### Extract to read
◆ ◆ ◆

Behavioral economists Richard Thaler and Daniel Kahneman have criticized the notion of economic agents possessing stable and well-defined preferences that they consistently act upon in a self-interested manner. Using insights from psychological experiments found explanations for anomalies in economic decision-making that seemed to violate rational choice theory. Writing a column in the Journal of Economic Perspectives under the title Anomalies, Thaler wrote features on the many ways observed economic behavior in markets deviated from theory. One such anomaly was the endowment effect by which individual preferences are framed based on reference positions (Kahneman et al., 1990). In an experiment in which one group was given a mug and the other was asked how much they were willing to pay (WTP) for the mug, it was found that the price that those endowed with the mug where willingness to accept (WTA) greatly exceeded that of the WTP. This was seen as falsifying the Coase theorem in which for every person the WTA equals the WTP that is the basis of the efficient-market hypothesis. From this they argued the endowment effect acts on us by making it painful for us to give up the endowment. Kahneman also argued against the rational-agent model in which agents make decisions with all of the relevant context including weighing all possible future opportunities and risks. Evidence supports the claim that decisions are often made by "narrow framing" with investors making portfolio decisions in isolation from their entire portfolio (Nicholas Barberis et al., 2003). Shlomo Benartzi and Thaler found that investors also tended to use unreasonable time periods in evaluating their investments.

◆ ◆ ◆

### Instructions to follow
Condense the passage above on behavioral economics into two sentences.

### Supplied material
◆ ◆ ◆

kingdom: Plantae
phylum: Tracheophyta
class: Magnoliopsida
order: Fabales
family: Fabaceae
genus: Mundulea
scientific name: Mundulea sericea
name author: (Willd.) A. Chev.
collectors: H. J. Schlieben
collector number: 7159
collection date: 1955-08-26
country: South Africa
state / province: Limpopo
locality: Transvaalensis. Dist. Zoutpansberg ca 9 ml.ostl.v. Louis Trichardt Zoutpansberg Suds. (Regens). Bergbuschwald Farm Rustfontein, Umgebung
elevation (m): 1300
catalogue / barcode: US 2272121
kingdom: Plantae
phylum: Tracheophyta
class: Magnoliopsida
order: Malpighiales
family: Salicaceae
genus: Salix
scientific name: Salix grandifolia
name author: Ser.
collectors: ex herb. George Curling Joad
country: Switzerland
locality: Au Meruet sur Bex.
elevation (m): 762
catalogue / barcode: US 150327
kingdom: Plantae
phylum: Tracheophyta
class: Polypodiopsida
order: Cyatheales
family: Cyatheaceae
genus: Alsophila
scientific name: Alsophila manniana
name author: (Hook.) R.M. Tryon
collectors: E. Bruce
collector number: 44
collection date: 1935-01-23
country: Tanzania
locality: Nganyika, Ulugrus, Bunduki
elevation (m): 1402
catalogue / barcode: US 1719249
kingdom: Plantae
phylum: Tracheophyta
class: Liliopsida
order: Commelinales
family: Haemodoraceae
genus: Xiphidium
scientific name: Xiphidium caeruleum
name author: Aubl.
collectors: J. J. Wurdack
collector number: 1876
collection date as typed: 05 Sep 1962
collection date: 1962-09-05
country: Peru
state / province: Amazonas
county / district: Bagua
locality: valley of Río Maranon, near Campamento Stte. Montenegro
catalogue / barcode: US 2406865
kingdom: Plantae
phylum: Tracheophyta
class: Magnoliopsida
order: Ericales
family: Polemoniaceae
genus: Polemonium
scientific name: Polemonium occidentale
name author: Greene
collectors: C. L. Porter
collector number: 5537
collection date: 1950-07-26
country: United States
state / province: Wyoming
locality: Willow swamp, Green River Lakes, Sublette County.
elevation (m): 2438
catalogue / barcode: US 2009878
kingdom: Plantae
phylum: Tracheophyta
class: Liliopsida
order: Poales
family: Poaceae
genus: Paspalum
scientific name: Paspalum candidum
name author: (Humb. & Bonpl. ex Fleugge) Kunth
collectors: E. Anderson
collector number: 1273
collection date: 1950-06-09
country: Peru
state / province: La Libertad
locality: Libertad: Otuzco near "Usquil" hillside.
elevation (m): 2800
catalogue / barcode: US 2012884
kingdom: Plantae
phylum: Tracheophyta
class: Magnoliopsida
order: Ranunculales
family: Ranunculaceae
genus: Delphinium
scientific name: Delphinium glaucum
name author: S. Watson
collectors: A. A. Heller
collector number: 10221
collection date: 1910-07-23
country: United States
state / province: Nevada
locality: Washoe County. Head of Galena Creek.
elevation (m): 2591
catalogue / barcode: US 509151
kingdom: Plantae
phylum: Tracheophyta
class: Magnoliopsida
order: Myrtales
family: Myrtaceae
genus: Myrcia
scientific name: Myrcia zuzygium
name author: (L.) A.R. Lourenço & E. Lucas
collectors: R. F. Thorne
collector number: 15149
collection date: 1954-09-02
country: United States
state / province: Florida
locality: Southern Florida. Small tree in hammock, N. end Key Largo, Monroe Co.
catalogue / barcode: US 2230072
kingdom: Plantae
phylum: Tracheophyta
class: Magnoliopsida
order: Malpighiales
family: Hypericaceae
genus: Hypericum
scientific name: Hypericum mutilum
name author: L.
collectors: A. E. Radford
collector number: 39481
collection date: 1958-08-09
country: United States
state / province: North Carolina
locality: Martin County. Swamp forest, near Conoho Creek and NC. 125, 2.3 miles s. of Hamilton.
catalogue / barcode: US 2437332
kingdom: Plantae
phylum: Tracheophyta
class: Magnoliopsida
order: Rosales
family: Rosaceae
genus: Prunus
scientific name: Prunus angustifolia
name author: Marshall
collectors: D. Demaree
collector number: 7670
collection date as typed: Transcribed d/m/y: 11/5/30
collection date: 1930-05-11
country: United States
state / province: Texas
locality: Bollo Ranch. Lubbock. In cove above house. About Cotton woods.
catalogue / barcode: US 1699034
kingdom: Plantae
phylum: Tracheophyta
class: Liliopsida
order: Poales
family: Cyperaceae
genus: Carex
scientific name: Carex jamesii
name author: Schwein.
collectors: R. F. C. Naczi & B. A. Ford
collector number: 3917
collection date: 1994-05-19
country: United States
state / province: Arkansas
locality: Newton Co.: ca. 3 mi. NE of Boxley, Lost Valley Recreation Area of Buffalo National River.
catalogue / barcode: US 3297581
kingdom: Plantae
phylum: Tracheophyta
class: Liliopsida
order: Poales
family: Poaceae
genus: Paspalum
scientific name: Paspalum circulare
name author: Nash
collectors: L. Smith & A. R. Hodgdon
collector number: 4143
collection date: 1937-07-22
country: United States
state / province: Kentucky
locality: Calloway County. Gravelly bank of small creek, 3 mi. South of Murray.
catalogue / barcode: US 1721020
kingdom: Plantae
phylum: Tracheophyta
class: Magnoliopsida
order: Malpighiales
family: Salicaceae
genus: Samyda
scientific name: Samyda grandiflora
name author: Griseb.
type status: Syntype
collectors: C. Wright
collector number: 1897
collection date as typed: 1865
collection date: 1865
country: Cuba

◆ ◆ ◆

### Response to this exercise
Behavioral economists Richard Thaler and Daniel Kahneman have criticized the idea that economic agents hold stable, well-defined preferences and consistently act on them in a self-interested way, and Thaler's Anomalies column described many ways observed market behavior deviated from theory. Examples include the endowment effect, demonstrated in an experiment with a mug and seen as falsifying the Coase theorem, along with Kahneman's argument against the rational-agent model, evidence that decisions are often made by "narrow framing," and Benartzi and Thaler's finding that investors use unreasonable time periods to evaluate their investments.